Bank of Montreal and its affiliates report beneficial ownership of 2,727,928 SOL Strategies common shares, representing 9.72% of the class as of December 31, 2025. This crosses the 5% disclosure threshold for institutional investors under U.S. beneficial ownership rules.
Which entities are reporting beneficial ownership in SOL Strategies Inc. (STKE)?
The filing lists three reporting persons: Bank of Montreal, BANK OF MONTREAL HOLDING INC., and BMO NESBITT BURNS INC.. Each is organized at the Canada federal level and reports the same aggregate beneficial ownership and voting and dispositive power structure over the SOL Strategies shares.
How many SOL Strategies (STKE) shares does Bank of Montreal have voting power over?
The filing shows 349 shares subject to sole voting power for each reporting entity and 2,727,579 shares subject to shared voting power. These figures match their sole and shared dispositive power, indicating similar control over voting and potential sale of these shares.

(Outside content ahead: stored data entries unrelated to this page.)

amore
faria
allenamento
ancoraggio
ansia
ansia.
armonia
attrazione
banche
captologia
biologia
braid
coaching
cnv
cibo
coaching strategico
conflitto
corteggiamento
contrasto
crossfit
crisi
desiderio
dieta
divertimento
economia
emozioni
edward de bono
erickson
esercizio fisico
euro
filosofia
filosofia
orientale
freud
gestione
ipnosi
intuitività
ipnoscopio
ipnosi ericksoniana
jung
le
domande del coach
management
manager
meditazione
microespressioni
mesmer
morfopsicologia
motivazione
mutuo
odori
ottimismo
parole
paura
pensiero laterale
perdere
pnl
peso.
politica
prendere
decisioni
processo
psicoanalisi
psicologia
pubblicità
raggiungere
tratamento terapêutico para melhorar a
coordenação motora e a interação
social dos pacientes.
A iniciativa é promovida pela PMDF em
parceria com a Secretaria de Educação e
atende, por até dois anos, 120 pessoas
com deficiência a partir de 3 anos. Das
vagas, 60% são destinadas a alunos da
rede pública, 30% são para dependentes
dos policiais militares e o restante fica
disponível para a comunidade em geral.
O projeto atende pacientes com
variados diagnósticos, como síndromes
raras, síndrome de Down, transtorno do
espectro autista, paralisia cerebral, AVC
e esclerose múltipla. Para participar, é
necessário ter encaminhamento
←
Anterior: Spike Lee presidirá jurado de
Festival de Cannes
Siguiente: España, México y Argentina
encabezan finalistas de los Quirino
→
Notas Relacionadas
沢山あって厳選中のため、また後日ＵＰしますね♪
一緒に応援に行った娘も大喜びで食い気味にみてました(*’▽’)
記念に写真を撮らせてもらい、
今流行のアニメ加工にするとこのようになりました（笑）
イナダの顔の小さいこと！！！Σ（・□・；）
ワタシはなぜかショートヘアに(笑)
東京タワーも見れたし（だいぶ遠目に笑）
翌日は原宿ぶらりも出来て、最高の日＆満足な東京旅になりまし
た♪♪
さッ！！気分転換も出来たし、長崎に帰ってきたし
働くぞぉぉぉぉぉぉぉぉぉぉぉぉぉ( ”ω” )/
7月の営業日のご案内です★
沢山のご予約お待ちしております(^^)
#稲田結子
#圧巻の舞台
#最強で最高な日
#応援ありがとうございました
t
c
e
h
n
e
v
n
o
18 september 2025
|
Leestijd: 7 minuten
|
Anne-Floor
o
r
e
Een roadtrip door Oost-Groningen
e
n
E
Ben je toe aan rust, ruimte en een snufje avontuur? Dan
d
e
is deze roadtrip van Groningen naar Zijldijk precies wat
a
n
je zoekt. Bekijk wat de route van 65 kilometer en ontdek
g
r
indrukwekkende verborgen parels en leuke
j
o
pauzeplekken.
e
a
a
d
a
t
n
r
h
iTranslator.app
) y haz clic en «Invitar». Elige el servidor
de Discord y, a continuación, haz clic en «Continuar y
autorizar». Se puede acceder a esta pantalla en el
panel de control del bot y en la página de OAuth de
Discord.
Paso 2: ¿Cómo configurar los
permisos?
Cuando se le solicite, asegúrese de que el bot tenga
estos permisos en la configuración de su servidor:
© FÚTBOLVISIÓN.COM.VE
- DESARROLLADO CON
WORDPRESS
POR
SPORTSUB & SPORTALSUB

Is Bank of Montreal’s 9.72% SOL Strategies (STKE) position considered passive or controlling?
The reporting persons certify the securities were acquired and are held in the ordinary course of business and not for the purpose or effect of changing or influencing control of SOL Strategies. This aligns with a passive ownership stance under Schedule 13G requirements.
Are any SOL Strategies (STKE) shares held by Bank of Montreal on behalf of clients?
Yes. The filing explains that certain securities are held in the ordinary course of business while the reporting person acts as prime broker for specific clients. Those clients may have the right to receive dividends or sale proceeds on positions exceeding 5% of the class.
What class of SOL Strategies (STKE) securities is covered by this Schedule 13G?
The Schedule 13G covers Common Shares, no par value of SOL Strategies Inc., identified by CUSIP 83411A205. The reported beneficial ownership and related voting and dispositive powers all relate to this single class of equity securities.